Het Gerecht is van oordeel dat dit deel de vordering voor het overige niet van zo eenvoudige aard is dat deze zich leent voor beslissing in de strafzaak, temeer daar de verdediging de hoogte van deze schade gemotiveerd heeft betwist, hetgeen op zichzelf dikwijls al reden is voor (gedeeltelijk) niet-ontvankelijk verklaring van de vordering. De benadeelde partij heeft haar vordering niet met bewijsstukken gestaafd. De benadeelde partij kan daarom in zoverre niet in haar vordering worden ontvangen en dat deel van de vordering slechts bij de burgerlijke rechter aanbrengen.
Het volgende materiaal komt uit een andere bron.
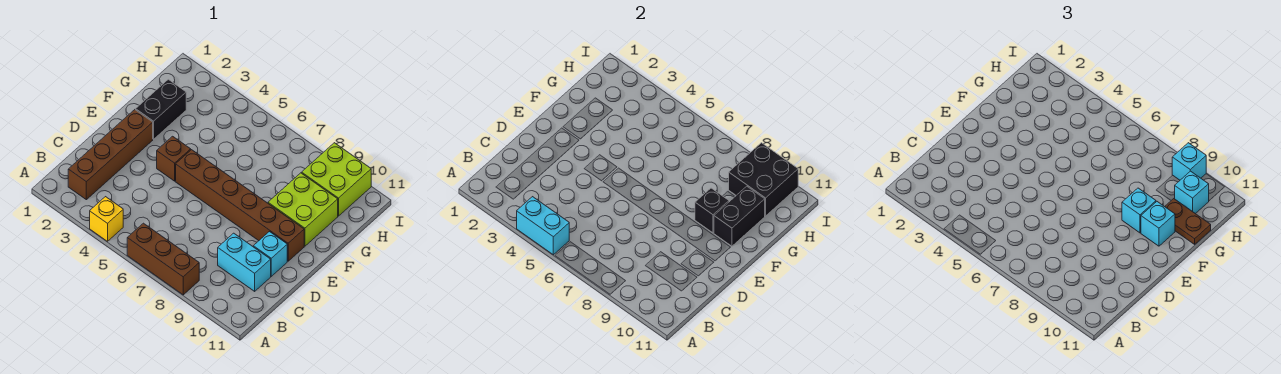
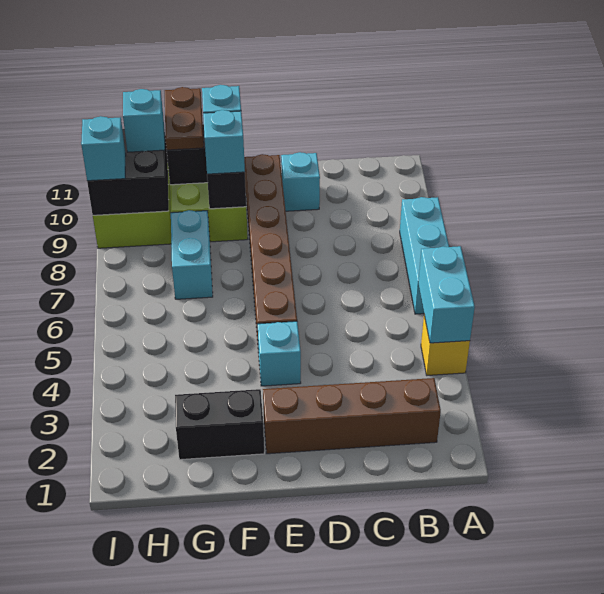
brown 1x3 brick [127,223,199,295] -> cyan 1x3 brick [400,197,449,314]
cyan 1x2 brick [218,233,271,291] -> cyan 1x2 brick moved to [171,210,213,299]
brown 1x1 brick [157,136,191,181] -> cyan 1x1 brick [258,321,301,386]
12.Toepasselijke wettelijke voorschriften

De op te leggen straf is, behalve op de reeds aangehaalde wettelijke voorschriften, gegrond op de artikelen 1:19, 1:20, 1:21 en 1:62 van het Wetboek van Strafrecht van Aruba, zoals deze luidden ten tijde van het bewezen verklaarde.
BESLISSING
Het Gerecht:
verklaart niet bewezen hetgeen aan de verdachte in zaak A onder 2 ten laste is gelegd en spreekt hem daarvan vrij;
verklaart wettig en overtuigend bewezen dat de verdachte de in zaak A onder 1 en in zaak B ten laste gelegde feiten, zoals hiervoor bewezen geacht, heeft begaan;
verklaart niet bewezen hetgeen aan de verdachte meer of anders is ten laste gelegd en spreekt hem daarvan vrij;
kwalificeert het bewezen verklaarde als hiervoor omschreven;
verklaart het bewezen verklaarde strafbaar en de verdachte daarvoor strafbaar;
veroordeelt de verdachte tot een
gevangenisstrafvoor de duur van
zestig (60) dagen;
bepaalt dat een gedeelte van deze straf, groot
vijftig (50) dagen, niet ten uitvoer zal worden gelegd, tenzij de rechter later anders mocht gelasten omdat de verdachte zich voor het einde van een proeftijd, welke hierbij wordt bepaald op
twee (2) jaren,aan een strafbaar feit heeft schuldig gemaakt;
beveelt dat de tijd die door de verdachte voor de tenuitvoerlegging van deze uitspraak in verzekering en in voorlopige hechtenis is doorgebracht, bij de tenuitvoerlegging van de opgelegde gevangenisstraf in mindering wordt gebracht;
gelast de teruggave van de in rubriek 10 genoemde voorwerpen aan [benadeelde partij];
wijst de vordering tot vergoeding van de door de benadeelde partij [benadeelde partij] geleden schade toe tot een bedrag van
Afl. 1.000,- (zegge: duizend gulden),en veroordeelt de verdachte om dit bedrag tegen een behoorlijk bewijs van kwijting te betalen aan de benadeelde partij;
verklaart de benadeelde partij [benadeelde partij] in de vordering voor het overige niet-ontvankelijk en bepaalt dat deze de vordering in zoverre slechts bij de burgerlijke rechter kan aanbrengen.
Dit vonnis is gewezen door de rechter mr. E.M.D. Angela, bijgestaan door mw. M.E. Kelly, (zittingsgriffier), en op 1 juli 2021 in tegenwoordigheid van de griffier uitgesproken ter openbare terechtzitting van het Gerecht in Aruba.